Yok cloth uses the heald-lifting technique whereby the heald shafts are lifted to allow the insertion of extra wefts, which lay on the top layer, to create various motifs. If the extra wefts are of silk yarns, the cloth is called Yok Mai cloth (Mai - silk), if they are of golden silk yarns, the cloth is called Yok Thong cloth (Thong - gold, golden).
The key characteristic of this technique is the addition of the extra wefts throughout the length of the fabric and intermittently, as required by the design, by lifting the heald shaft to insert the extra wefts to create raised motifs. Other weaving techniques are also incorporated to create intricate motifs such as the extra warp technique, the tie-dying of weft and warp yarns before weaving, and the intermittent weft technique, for example.

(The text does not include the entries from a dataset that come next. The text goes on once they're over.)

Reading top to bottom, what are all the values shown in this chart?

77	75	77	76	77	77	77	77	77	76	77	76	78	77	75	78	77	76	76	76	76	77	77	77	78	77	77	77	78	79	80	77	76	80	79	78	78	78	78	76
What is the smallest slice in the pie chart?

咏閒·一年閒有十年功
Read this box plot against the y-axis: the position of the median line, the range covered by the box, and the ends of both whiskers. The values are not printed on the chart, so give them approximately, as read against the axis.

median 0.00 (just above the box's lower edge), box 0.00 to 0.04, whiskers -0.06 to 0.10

Yok cloth was first used by the people who lived in the Chao Phraya River Basin and the upper part of the Thailand’s southern peninsula. It enjoyed widespread use among the people in the royal court and the commoners who used it as skirt, cloak, sash, napkin etc. It was highly considered and was used on special occasions to show off one’s status and enhance one’s personality. Several customs exist that prescribe the use of Yok cloth.
During the reign of King Rama V, the use of Yok cloth spread from the communities living in the Chao Phraya River Basin and the upper part of the southern peninsula to other societies and regions such as the Lanna and the Isan (the northern and the northeastern regions of Thailand) where the Yok cloth weaving technique is incorporated and blended with the local weaving tradition of these regions. This gave birth to several types of Yok cloth with local character and identity -- Yok Lanna cloth and Yok Ubon (province) cloth, for example. Today, Yok cloth is widespread and well-known throughout all regions of Thailand.

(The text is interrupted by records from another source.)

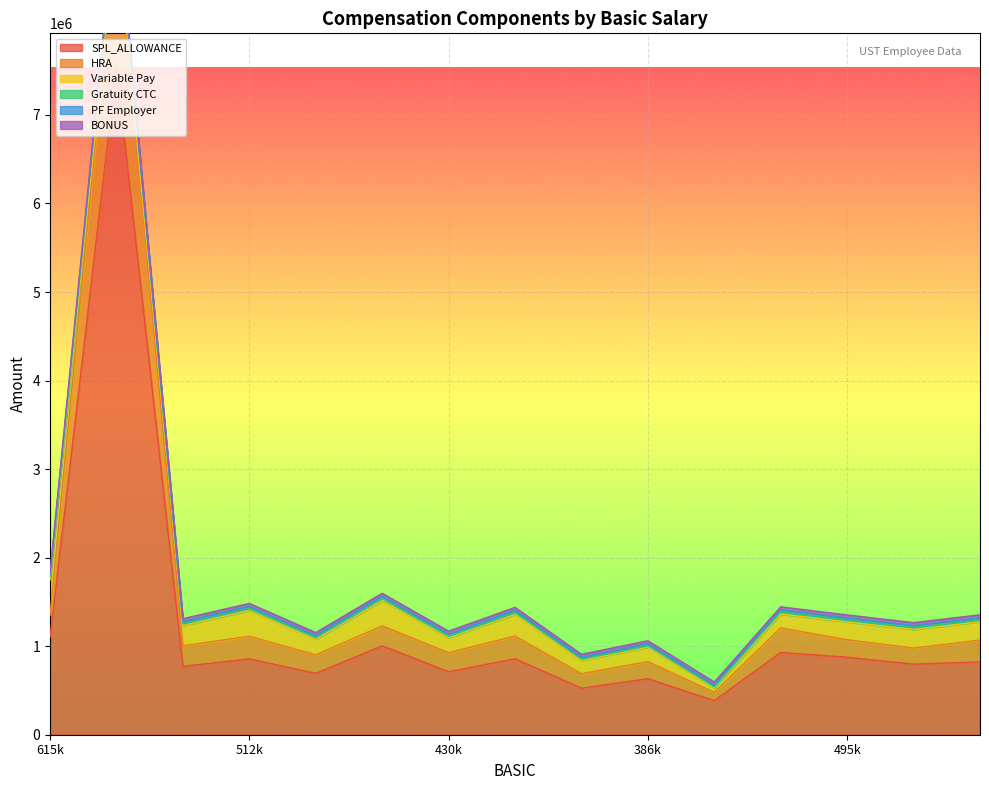

What is the maximum value for SPL_ALLOWANCE?

7544291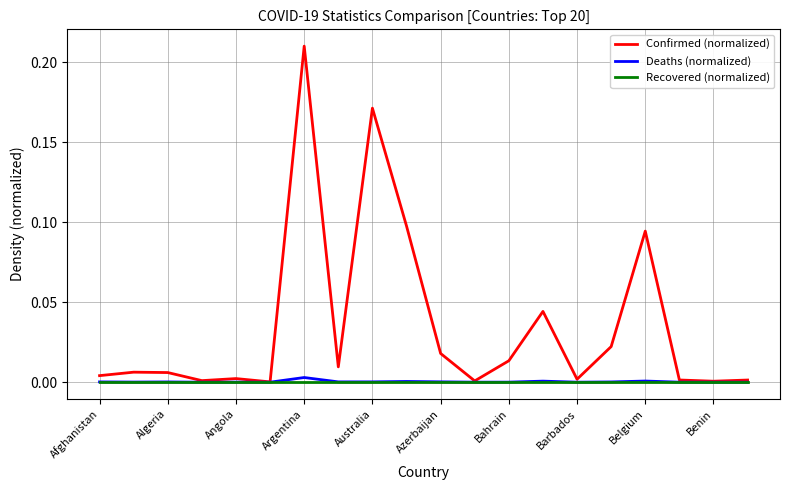

Which series has the largest total across all categories?

Confirmed (normalized)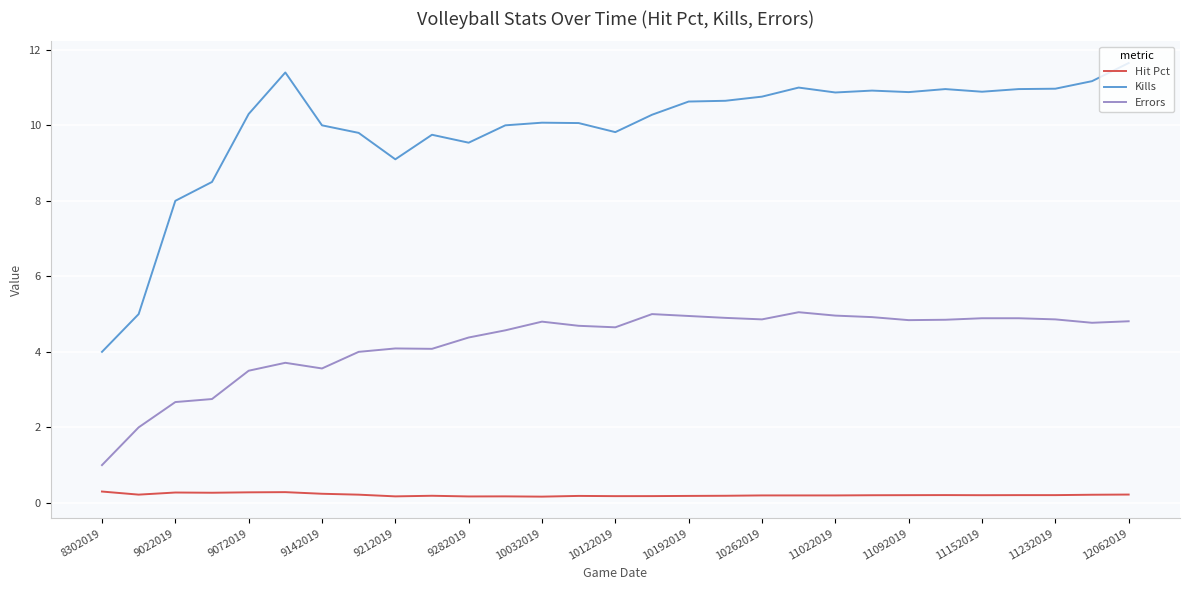

True or false: Errors and Hit Pct cross at least once.

False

The intricate designs of Yok cloth have aesthetic value that inspire and stimulate artistic creativity. Moreover, the subject-matters and the intangible cultural contexts -- the function and use, the allocation of space for putting in the motifs on the fabric, the motif designs, the material used, the tools and technology involved, the link between the fabric and the environment, for example -- are testimony to the collective cultural memory. They record and tell history and reflect the social development and the economic structure of the country.